*** Opening Record excerpts ***

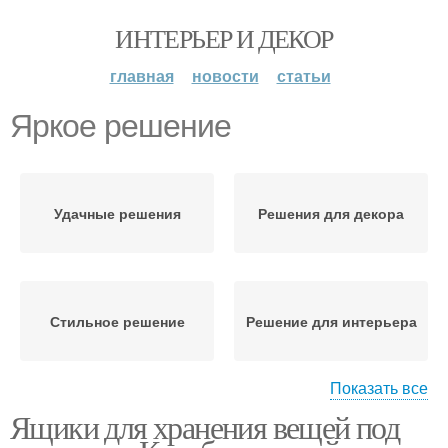
ИНТЕРЬЕР И ДЕКОР
главная
новости
статьи
Яркое решение
Удачные решения
Решения для декора
Стильное решение
Решение для интерьера
Показать все
Ящики для хранения вещей под
Дизайнерское решение
Оптимальное решение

*** Closing Record excerpts ***

> _Exercise prompt_
Reproduce every line of the data above word for word, leaving the pictures out of your answer.

> _The answer_
ИНТЕРЬЕР И ДЕКОР
главная
новости
статьи
Яркое решение
Удачные решения
Решения для декора
Стильное решение
Решение для интерьера
Показать все
Ящики для хранения вещей под
Дизайнерское решение
Оптимальное решение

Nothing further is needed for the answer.